The Icamina House in Kalibo, Aklan — the ancestral residence of former mayor Federico Icamina — has developed a reputation so supernatural that passing motorists have adopted a ritualized defense: honking their horns as they drive by the property, a noise-making tradition meant to ward off the ghosts and the kapre that are said to inhabit the grounds.
The kapre of Icamina House is the most feared resident. In Filipino mythology, the kapre is a towering, dark-skinned giant who lives in large trees and smokes an enormous cigar whose glowing tip is visible from great distances. The kapre is territorial, mischievous, and capable of driving humans to disorientation and madness if provoked. At the Icamina House, the kapre is said to inhabit one of the large trees on the property, and its presence is announced by the smell of tobacco smoke drifting across the road when no visible smoker is nearby.

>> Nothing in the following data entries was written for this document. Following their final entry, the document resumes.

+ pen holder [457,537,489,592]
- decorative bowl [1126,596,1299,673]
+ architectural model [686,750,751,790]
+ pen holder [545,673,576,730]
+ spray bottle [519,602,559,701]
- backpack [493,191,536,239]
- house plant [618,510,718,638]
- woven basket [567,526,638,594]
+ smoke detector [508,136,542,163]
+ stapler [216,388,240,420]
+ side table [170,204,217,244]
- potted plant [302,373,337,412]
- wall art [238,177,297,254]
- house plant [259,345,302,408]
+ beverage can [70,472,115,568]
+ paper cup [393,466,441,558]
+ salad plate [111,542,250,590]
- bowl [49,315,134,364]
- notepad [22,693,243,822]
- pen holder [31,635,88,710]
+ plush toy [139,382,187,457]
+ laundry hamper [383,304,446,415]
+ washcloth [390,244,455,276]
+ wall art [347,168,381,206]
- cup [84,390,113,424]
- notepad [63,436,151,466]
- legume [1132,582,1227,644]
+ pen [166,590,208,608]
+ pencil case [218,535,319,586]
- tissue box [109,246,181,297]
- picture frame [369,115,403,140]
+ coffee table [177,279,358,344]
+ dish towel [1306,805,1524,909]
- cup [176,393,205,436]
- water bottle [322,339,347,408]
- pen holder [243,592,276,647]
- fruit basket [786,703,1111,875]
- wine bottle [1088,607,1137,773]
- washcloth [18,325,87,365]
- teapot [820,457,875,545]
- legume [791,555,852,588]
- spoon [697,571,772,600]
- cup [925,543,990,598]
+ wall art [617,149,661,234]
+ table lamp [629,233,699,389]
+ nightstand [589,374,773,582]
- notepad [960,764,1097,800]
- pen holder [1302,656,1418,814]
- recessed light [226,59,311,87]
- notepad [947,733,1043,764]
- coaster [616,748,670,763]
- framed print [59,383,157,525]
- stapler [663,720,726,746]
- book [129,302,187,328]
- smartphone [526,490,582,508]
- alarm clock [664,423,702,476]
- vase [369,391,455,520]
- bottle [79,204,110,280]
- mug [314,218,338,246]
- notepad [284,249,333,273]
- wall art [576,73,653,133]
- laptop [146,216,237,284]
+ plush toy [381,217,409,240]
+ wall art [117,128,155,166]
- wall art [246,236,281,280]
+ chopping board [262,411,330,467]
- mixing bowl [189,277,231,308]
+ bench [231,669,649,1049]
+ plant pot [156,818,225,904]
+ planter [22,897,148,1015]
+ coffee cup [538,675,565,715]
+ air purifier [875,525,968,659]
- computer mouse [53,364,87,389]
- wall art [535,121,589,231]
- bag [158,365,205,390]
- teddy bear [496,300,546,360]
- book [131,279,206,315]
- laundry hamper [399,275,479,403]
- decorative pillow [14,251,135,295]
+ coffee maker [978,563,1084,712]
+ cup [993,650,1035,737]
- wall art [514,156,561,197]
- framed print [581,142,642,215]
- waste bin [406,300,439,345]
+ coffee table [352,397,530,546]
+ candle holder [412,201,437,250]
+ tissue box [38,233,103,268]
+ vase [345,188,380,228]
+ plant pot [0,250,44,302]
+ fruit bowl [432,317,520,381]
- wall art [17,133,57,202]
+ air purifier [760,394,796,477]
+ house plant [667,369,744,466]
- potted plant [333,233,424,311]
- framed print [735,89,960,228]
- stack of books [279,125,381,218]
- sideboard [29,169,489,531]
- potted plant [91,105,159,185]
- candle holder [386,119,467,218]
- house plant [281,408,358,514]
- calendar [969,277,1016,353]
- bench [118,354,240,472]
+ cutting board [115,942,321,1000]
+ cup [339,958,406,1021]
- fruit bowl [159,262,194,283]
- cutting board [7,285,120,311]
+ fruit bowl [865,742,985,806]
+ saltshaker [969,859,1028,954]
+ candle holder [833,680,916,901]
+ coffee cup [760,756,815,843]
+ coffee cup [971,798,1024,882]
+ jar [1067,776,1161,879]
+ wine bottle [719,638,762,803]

The ghosts of the house itself are more conventional — figures seen in windows, sounds of activity from within the building during hours when no one should be present, and the general atmospheric dread that Filipino communities associate with houses whose inhabitants have departed but whose spiritual residents have not. The Icamina family's prominence in Kalibo politics adds a layer of community memory to the haunting: a powerful family's ancestral home, now marked by supernatural activity, becomes a physical reminder of the passage of power and the impermanence of human influence.
The honking ritual practiced by motorists passing the house is a Filipinized version of apotropaic behavior found across cultures — using noise to frighten away evil spirits. In the Visayan tradition, loud sounds are believed to startle supernatural entities and prevent them from attaching to passing travelers. The fact that the practice persists among Kalibo motorists speaks to the ongoing belief in the house's spiritual activity, regardless of the rationalizations that modernity might offer.